If an entry holds a picture, leave the picture out and copy the rest exactly.
:::::
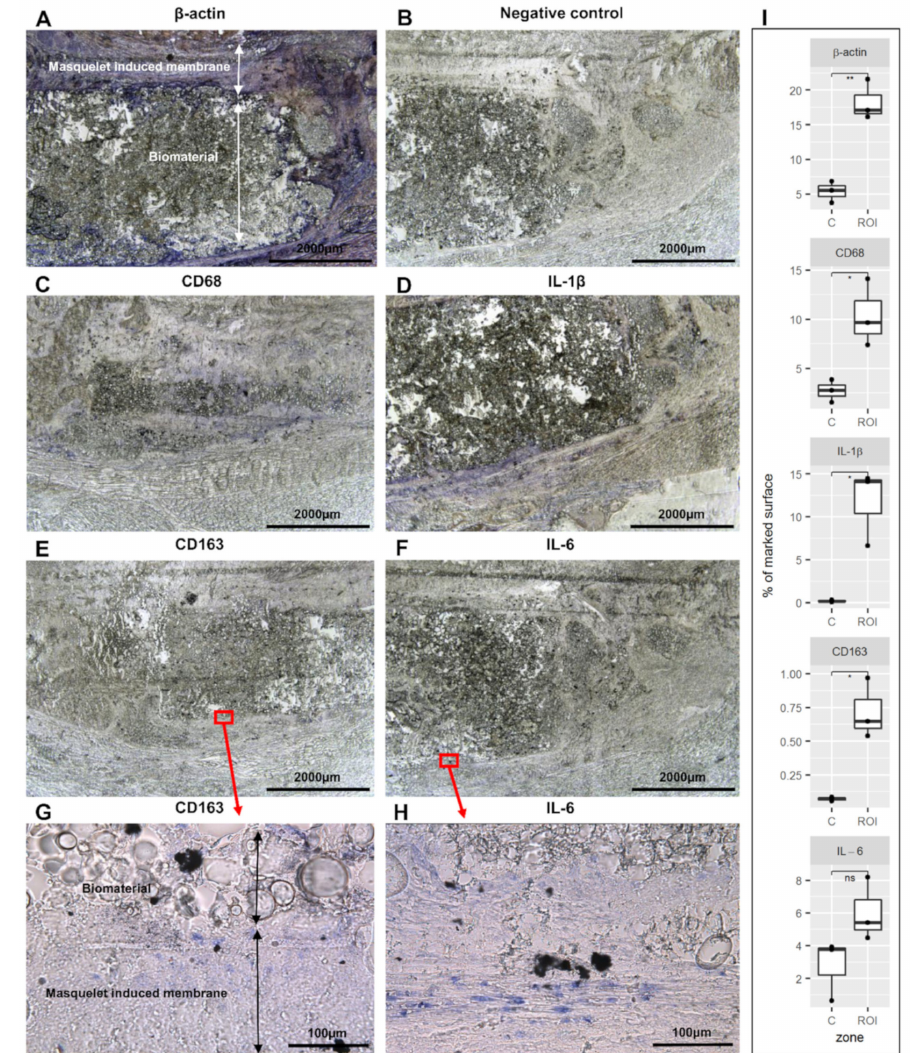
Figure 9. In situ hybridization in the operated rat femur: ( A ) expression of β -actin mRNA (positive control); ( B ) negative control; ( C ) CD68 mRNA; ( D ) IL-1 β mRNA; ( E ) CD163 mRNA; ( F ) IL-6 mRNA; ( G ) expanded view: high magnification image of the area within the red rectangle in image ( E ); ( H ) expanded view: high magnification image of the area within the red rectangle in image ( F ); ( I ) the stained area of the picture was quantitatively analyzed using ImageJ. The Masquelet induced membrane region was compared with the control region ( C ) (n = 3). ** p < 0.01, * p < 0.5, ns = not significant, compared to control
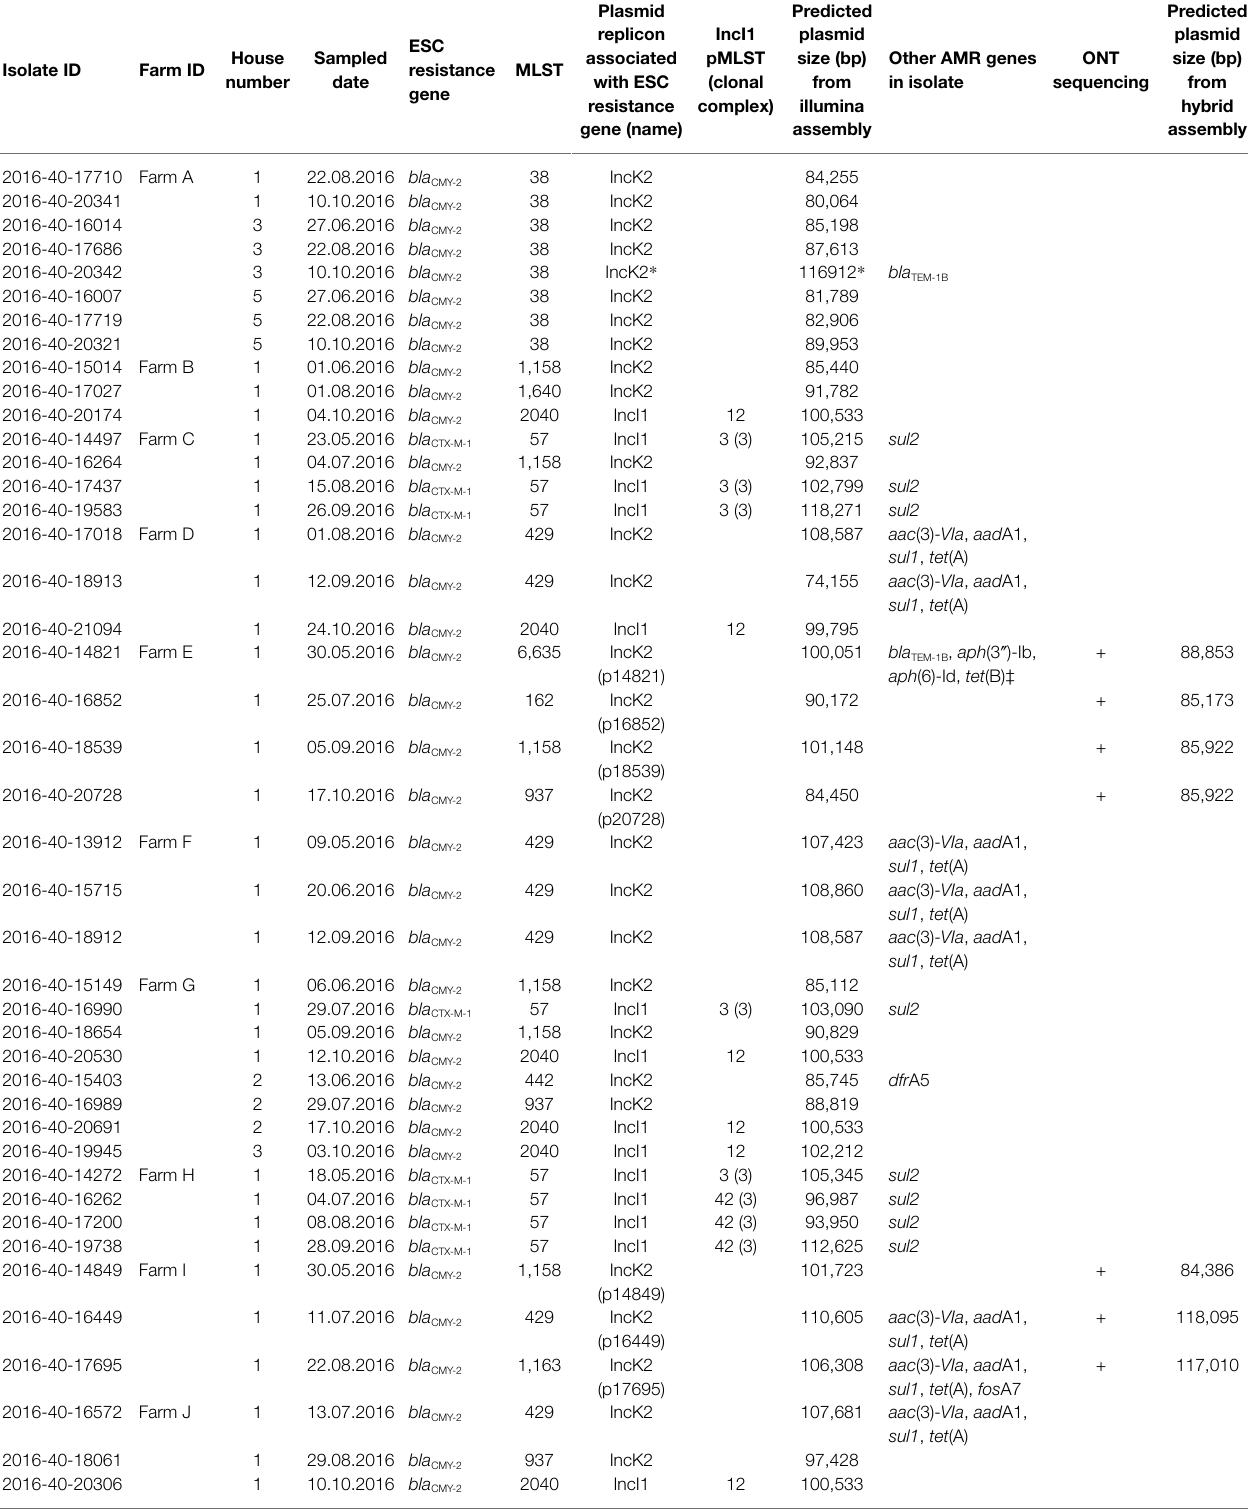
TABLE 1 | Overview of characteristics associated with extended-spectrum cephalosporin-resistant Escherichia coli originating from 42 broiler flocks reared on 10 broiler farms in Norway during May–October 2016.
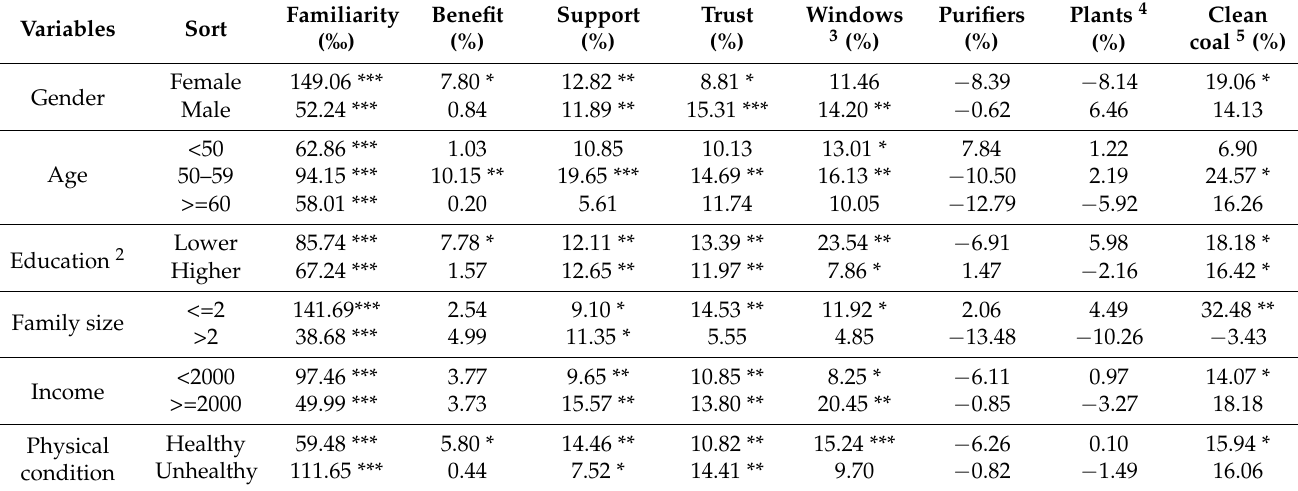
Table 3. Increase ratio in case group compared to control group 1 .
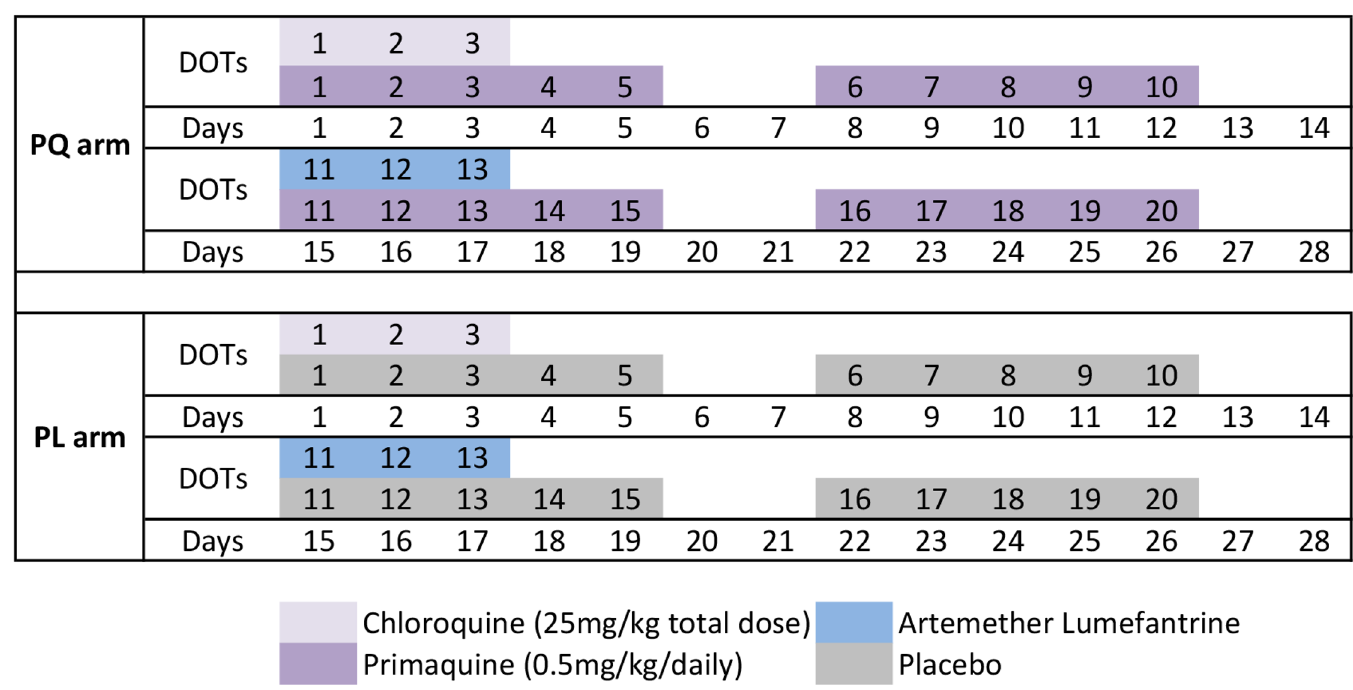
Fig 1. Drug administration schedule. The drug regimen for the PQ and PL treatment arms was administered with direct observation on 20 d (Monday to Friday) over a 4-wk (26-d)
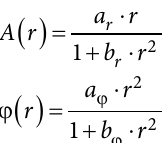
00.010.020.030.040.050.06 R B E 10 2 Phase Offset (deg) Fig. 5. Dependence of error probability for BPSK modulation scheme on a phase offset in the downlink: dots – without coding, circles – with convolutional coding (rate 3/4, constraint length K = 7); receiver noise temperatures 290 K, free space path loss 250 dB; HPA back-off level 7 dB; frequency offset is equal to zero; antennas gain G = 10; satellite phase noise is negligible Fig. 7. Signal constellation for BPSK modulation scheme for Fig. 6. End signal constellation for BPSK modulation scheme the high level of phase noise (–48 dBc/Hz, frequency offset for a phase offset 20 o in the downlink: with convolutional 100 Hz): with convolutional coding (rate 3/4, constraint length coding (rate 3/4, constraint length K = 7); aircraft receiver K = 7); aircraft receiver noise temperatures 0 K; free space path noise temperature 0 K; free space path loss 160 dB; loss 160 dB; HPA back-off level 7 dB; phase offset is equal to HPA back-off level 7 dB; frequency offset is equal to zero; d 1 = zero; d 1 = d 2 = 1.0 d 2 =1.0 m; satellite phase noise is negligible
:::::
◆ Answer below:
Figure 9. In situ hybridization in the operated rat femur: ( A ) expression of β -actin mRNA (positive control); ( B ) negative control; ( C ) CD68 mRNA; ( D ) IL-1 β mRNA; ( E ) CD163 mRNA; ( F ) IL-6 mRNA; ( G ) expanded view: high magnification image of the area within the red rectangle in image ( E ); ( H ) expanded view: high magnification image of the area within the red rectangle in image ( F ); ( I ) the stained area of the picture was quantitatively analyzed using ImageJ. The Masquelet induced membrane region was compared with the control region ( C ) (n = 3). ** p < 0.01, * p < 0.5, ns = not significant, compared to control
TABLE 1 | Overview of characteristics associated with extended-spectrum cephalosporin-resistant Escherichia coli originating from 42 broiler flocks reared on 10 broiler farms in Norway during May–October 2016.
Table 3. Increase ratio in case group compared to control group 1 .
Fig 1. Drug administration schedule. The drug regimen for the PQ and PL treatment arms was administered with direct observation on 20 d (Monday to Friday) over a 4-wk (26-d)
00.010.020.030.040.050.06 R B E 10 2 Phase Offset (deg) Fig. 5. Dependence of error probability for BPSK modulation scheme on a phase offset in the downlink: dots – without coding, circles – with convolutional coding (rate 3/4, constraint length K = 7); receiver noise temperatures 290 K, free space path loss 250 dB; HPA back-off level 7 dB; frequency offset is equal to zero; antennas gain G = 10; satellite phase noise is negligible Fig. 7. Signal constellation for BPSK modulation scheme for Fig. 6. End signal constellation for BPSK modulation scheme the high level of phase noise (–48 dBc/Hz, frequency offset for a phase offset 20 o in the downlink: with convolutional 100 Hz): with convolutional coding (rate 3/4, constraint length coding (rate 3/4, constraint length K = 7); aircraft receiver K = 7); aircraft receiver noise temperatures 0 K; free space path noise temperature 0 K; free space path loss 160 dB; loss 160 dB; HPA back-off level 7 dB; phase offset is equal to HPA back-off level 7 dB; frequency offset is equal to zero; d 1 = zero; d 1 = d 2 = 1.0 d 2 =1.0 m; satellite phase noise is negligible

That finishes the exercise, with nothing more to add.